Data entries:
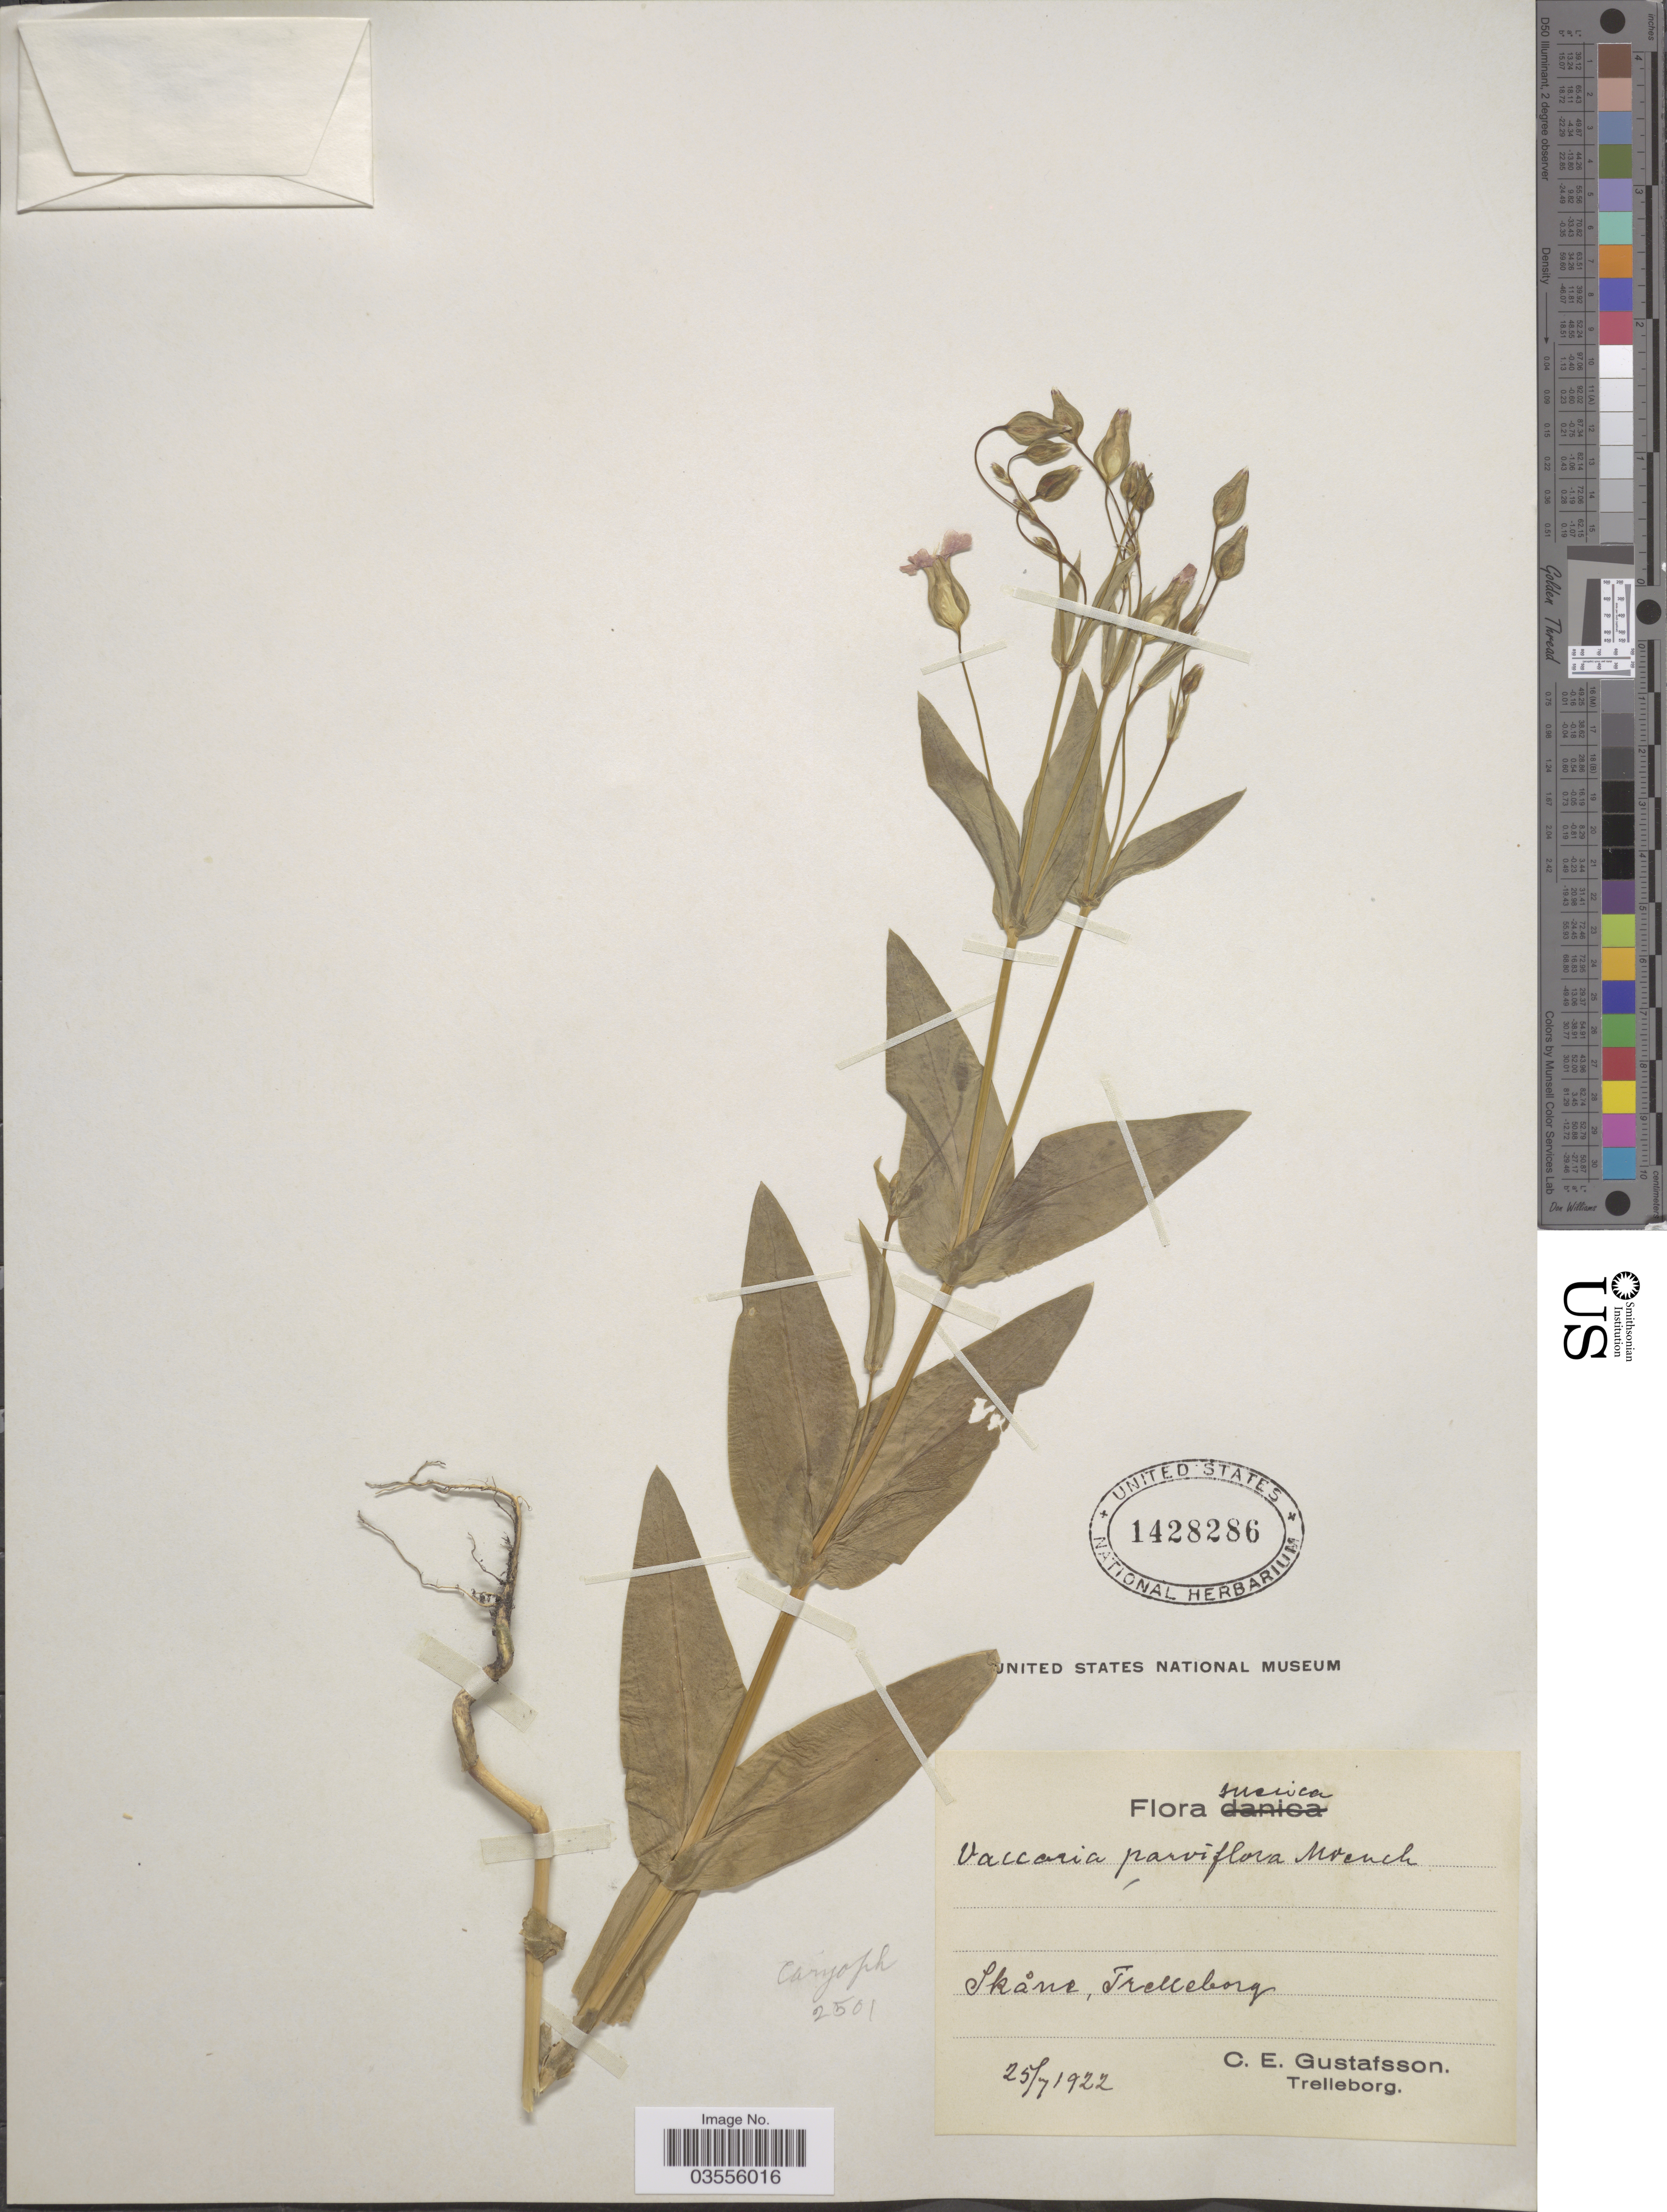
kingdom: Plantae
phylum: Tracheophyta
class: Magnoliopsida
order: Caryophyllales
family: Caryophyllaceae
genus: Gypsophila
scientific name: Gypsophila vaccaria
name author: (L.) Sm.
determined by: Strong, M. T., (US), Smithsonian Institution - National Museum of Natural History (UNITED STATES)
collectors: C. Gustafsson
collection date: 1922-07-25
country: Sweden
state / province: Skåne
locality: Suecica. Trelleborg.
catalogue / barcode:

• Directions
Could you copy every item above line for line, leaving out the pictures?

• Solution to this problem
kingdom: Plantae
phylum: Tracheophyta
class: Magnoliopsida
order: Caryophyllales
family: Caryophyllaceae
genus: Gypsophila
scientific name: Gypsophila vaccaria
name author: (L.) Sm.
determined by: Strong, M. T., (US), Smithsonian Institution - National Museum of Natural History (UNITED STATES)
collectors: C. Gustafsson
collection date: 1922-07-25
country: Sweden
state / province: Skåne
locality: Suecica. Trelleborg.
catalogue / barcode:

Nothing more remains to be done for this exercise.